Sandboxed sites usually appear immediately above supplementary results. If there are no displayed supplementary results for a search (because there are so many other ones that the search engine can show instead), your site probably won't show up.The Supplementary Results are a separate database of "last gasp, only show if nothing else works" results. They have a confidence score (else they would not show up at all), but it's extremely low. These include pages that either go down a lot, or that have been recently not found but used to be good, etc. In short, they are on topic, but there is almost no confidence in them.

I've noticed that "sandboxed" sites typically are sites whose confidence score is very low, but better than the ones in the supplementary results database (I suspect that they are the lowest or bottom results in the normal database). That's a fairly accurate method to tell if something's been sandboxed. Find it's relation to the Supplementary Results for that search term. It's not the only method, but it's quick and and easy.

The sandbox has nothing to do with trust or age, or ccTLD - it's all about confidence, IMO. If you want to declare all sites that have very low confidence ratings as "sandboxed", then fine. For me, they are just sites that the search engine isn't confident about (yet).

It's perfectly possible (even common) for a site to be highly relevant, but not be assigned a high confidence level due to other factors.

IMO, the sandbox effect is related mostly to the length of time a domain has had particular links to it for. Which is actually very different from site age itself. An old site with no links to it will be "sandboxed" based on the first day new links are discovered. Likewise, an established site that resets it's historical data through a redirect, merge, or change in ownership/direction will often suffer the same effect.

Since the links age is only one criteria, a site that can show itself to be trustworthy because of other factors (ie really, really good links, etc) would override the negative aspect of the young links.It appears you need links for about 6 months before Google begins to be confident that they are permanent links and gives you full credit for them. In short, you need at least 6 months of historical data. Since it usually takes 1-3 months for a new site to be fully spidered, you will note that the most common "sandbox" times are 6 + (1-3), or 7-9 months. It could be as soon as 6 months and one day, or as late as 12 months, but I most often see 7-9 as the common range for a standard (non-aggressive but competent) sites.

A brand new site launched by a very trustworthy company, or a site that has garnered lots of natural links, may easily be deemed as a site a search engine can present as a result with confidence, regardless of the youth of it's links. Young links are only one aspect of the whole thing, that's why (IMO) there are so many exceptions to the so-called "sandbox".

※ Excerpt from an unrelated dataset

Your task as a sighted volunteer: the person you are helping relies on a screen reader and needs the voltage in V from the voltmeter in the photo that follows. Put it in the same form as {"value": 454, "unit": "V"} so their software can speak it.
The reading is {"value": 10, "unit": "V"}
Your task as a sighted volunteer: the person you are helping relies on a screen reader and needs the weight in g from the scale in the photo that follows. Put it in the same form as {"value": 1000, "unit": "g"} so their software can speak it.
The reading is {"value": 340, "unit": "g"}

You can also avoid the effect if the site is assigned some of the historical data of another via a merge of some sort.

My suggestion for SEO in 2006 - make your site one that a search engine could show with complete confidence to a searcher for your term. Make sure its technology is sound, it's links trustworthy and it's content useful. If that sounds like what the search engines have been preaching all along, it's because it is - they are just finding different ways of measuring it.

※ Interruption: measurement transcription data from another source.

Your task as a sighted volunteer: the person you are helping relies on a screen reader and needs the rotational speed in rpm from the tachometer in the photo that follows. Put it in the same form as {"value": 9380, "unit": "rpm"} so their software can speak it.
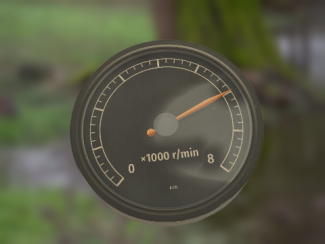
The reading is {"value": 6000, "unit": "rpm"}
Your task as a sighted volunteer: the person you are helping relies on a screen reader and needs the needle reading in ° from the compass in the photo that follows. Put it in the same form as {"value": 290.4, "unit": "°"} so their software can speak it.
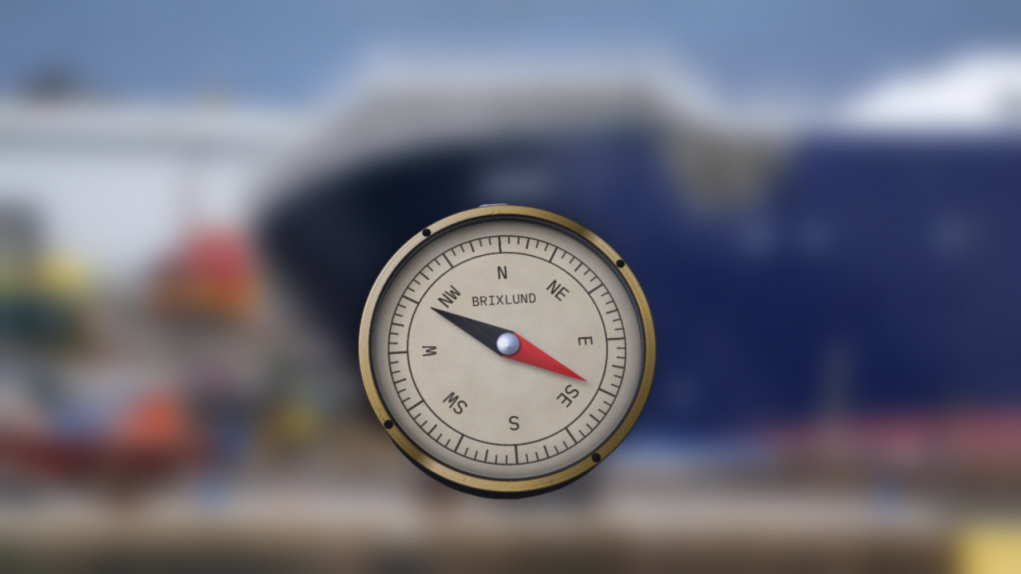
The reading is {"value": 120, "unit": "°"}
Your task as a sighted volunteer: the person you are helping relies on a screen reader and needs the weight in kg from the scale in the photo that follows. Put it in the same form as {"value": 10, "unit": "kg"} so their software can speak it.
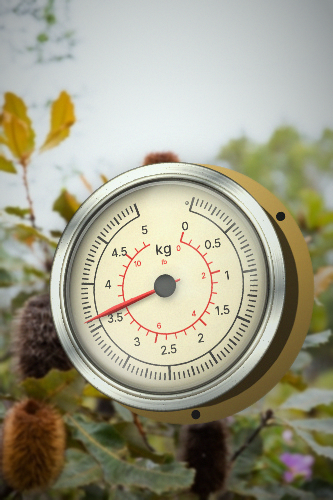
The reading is {"value": 3.6, "unit": "kg"}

Of course, I'm sure some people's response to all this will be along the lines of the old joke: "The secret to success is sincerity - once you can fake that, you've got it made!" I beg to differ, of course - tricking people (and search engines) is a bad habit, and almost always backfires.

My opinion,

Ian

1 comment:

Stoney said...

Lots of good thoughts here Ian. I like the term confidence. We usually speak in terms of "authority" and whatnot but I think confidence more accuratly describes what search engines really want. Authority is merely a result of a path of establishing confidence.